CO2 concentration is an indicator of indoor air quality and can generally inform the quality of ventilation. Indoor plants likely won’t exchange enough to be effective.
Baseline (outdoor) is around 400 ppm, 1000 ppm is generally the ‘comfort limit’ or where some cognitive effects start to become present (drowsiness), then over 2000 ppm is generally the unhealthy limit.
Unfortunately, you can’t just put plants everywhere. CO2 conversion is also highly dependent on light levels, which sufficient light levels not being achievable everywhere.
Office buildings with a large number of people meeting rooms etc.) could also benefit from monitoring.
Heck, even at home, I have a room that quickly accumulates CO2, easily reaching 2000ppm with just a single person being inside, which makes spending prolonged time in said room a tiring affair.

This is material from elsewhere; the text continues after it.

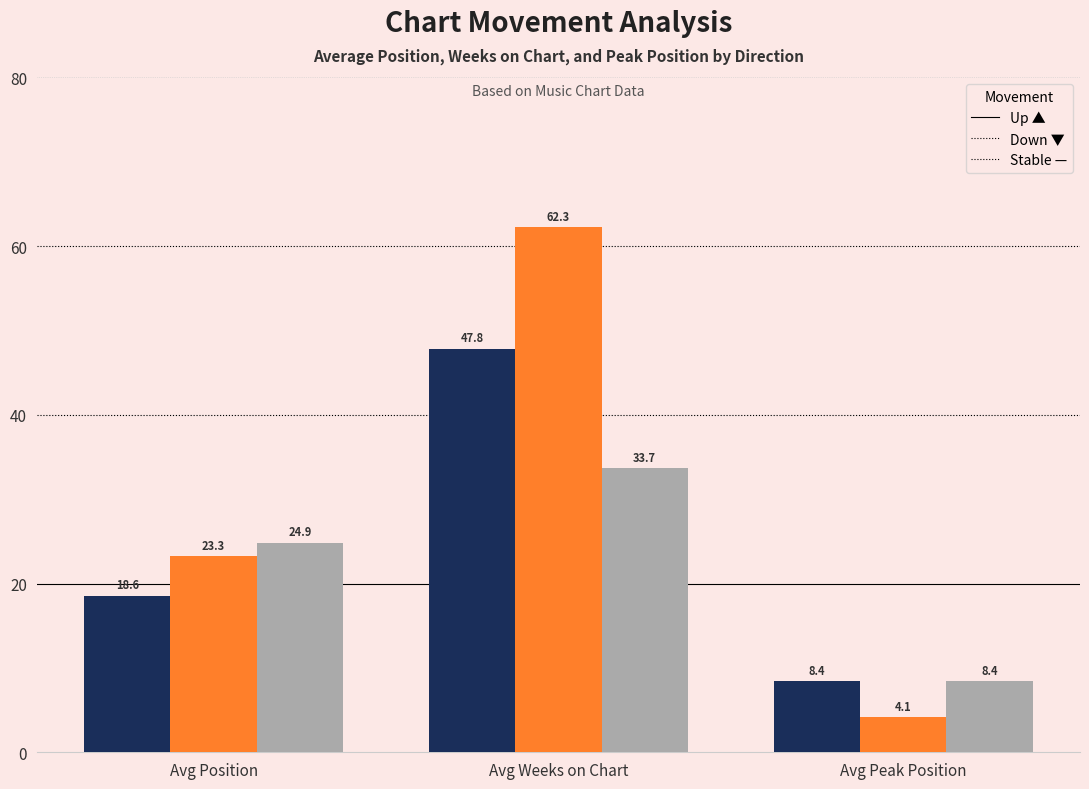

Which label corresponds to the smallest value in the chart?

Avg Peak Position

https://pmc.ncbi.nlm.nih.gov/articles/PMC11253968/
https://www.pjoes.com/pdf-68875-24089?filename=The+Influence+of+House.pdf
https://www.sciencedirect.com/science/article/pii/S2666790823000502
You need a lot of houseplants to make up for a human. Humans exhale something like 1 kg CO2/day where plants consume something like 0.2 kg/hr/100 m2. Figure natural light, maybe 6-8 hours of full sun in a day, and you’d need 60-80 m2 of leaf surface.
That kg/day of CO2 is enough to raise a 200 m2 home to 3000 ppm CO2. CO2 diffuses pretty well, but my 110 m2 house equilibrates around 1000ppm when it’s sealed against the summer heat.